CAN you win a defeat? Possibly. If your sights are set low, you can always rejoice after missing the bull’s eye by some distance. This is not advocacy for the cockeyed. It is a recognition of the artful management of expectations, always good politics in that gloomy space called the waiting room. Congress has developed expertise in this art. Statistics tend to be a little less helpful.
The last election which brought Congress to power was in 2009 when it won 206 seats with 28.55 per cent of the vote, while BJP slumped to 116 seats and 18.80 per cent. Fifteen years later, BJP has 240 seats with 36.56 per cent of the vote and Congress has 99 MPs with 21.19 per cent. That should shift the perspective. In 2024, Congress did better out of allies than the allies did out of Congress because the latter had less to offer. If it took 10 years for Congress to rise from 44 seats to 99, then the party should reach 200 seats in Lok Sabha by 2034 at the present rate of progression.

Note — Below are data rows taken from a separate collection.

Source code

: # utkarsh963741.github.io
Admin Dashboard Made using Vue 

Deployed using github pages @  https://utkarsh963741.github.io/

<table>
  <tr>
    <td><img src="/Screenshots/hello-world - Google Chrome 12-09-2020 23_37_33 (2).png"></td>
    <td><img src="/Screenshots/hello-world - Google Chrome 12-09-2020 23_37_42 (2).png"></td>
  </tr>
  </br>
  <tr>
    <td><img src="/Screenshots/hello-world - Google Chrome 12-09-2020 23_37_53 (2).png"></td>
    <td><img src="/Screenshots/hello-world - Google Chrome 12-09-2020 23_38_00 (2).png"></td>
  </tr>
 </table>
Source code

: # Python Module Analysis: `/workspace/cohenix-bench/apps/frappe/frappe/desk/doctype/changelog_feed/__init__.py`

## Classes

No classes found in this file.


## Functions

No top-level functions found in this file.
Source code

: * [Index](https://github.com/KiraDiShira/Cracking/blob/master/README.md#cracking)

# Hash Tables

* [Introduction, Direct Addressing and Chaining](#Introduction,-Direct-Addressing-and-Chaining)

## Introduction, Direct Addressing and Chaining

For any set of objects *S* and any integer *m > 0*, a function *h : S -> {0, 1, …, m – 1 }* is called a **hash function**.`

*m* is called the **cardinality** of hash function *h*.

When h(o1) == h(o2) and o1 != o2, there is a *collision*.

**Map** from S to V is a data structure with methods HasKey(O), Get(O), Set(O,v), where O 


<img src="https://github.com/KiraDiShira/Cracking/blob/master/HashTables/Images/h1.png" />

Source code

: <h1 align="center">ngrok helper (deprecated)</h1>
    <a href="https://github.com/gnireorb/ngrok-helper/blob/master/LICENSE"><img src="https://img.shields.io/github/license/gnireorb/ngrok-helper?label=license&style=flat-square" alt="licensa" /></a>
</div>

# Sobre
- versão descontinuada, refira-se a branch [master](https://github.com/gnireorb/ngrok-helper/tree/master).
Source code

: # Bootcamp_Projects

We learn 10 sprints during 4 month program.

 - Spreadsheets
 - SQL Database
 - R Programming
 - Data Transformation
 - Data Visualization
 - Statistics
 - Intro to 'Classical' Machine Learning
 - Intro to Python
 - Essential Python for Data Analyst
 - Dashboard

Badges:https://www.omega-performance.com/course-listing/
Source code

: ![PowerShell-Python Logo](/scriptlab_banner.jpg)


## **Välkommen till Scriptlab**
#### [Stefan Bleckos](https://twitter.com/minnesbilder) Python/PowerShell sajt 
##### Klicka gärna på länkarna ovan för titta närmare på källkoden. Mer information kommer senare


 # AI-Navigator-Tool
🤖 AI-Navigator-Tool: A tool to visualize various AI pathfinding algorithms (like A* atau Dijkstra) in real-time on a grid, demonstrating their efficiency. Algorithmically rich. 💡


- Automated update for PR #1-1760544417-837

Semantics apart, the question before Congress is whether its brand has yet recovered. It cannot become the natural alternative to BJP as long as it is marginal in the 180-odd seats along the belt from Delhi Yamuna to Diamond Harbour and the Sagar island in Bengal where the Ganga meets the sea; and vulnerable in a big-ticket state like Maharashtra and middle India where it faltered again.
Significance of 1969
The past can be useful. The first instance of Congress slippage occurred in the 1967 elections when it diminished to a slim majority against a non-existent Opposition. In 1971 Indira Gandhi led Congress to a spectacular recovery in a premature General Election by reinventing her party through a split in 1969 that ripped apart the status quo. Her heirs do not fully appreciate the significance of 1969. In the 1960s and 1970s, Opposition parties used to ask for votes on the sterile plank that they were not Congress. Congress now asks for votes on the equally fragile plank that it is not BJP. This is a painkiller, not a remedy. A serious political objective needs a compelling positive programme that defines a better future for the electorate and the nation through a policy framework. This is more difficult than holding press conferences.
Miracle of democracy
Even miracle can wither in the winter of time. One of the outstanding miracles of Indian democracy has been the sudden rise and sustained achievement of Naveen Patnaik, intellectually more a child of the liberal West than the rustic hardships of his state, Odisha. His father Biju Patnaik’s legendary life helped, but no inheritance lasts more than one term in the tough playing fields of our electoral system. I knew and admired the charismatic Biju Patnaik and have never really met the son, but will assert that history will accord Naveen an equally luminous chapter. Naveen Patnaik’s era is an indelible part of Odisha’s long march to modernity.
For a quarter century Naveen Patnaik sped along a one-way autobahn, eliminating competing traffic with unsuspected finesse, eventually to discover that fatigue and crawl exhaust just as easily as speed. It is entirely apposite that his splendid success over two decades in power has been complemented by the grace with which Naveen Patnaik has said au revoir. No fuss, no moans, no complaints, no pettiness, no entitlement, no bile against the victor. If I can take the liberty of paraphrasing what he might be thinking: Democracy brought me to power; democracy has told me to take a rest. If anyone deserves a Bharat Ratna in 2025 it is Naveen Patnaik.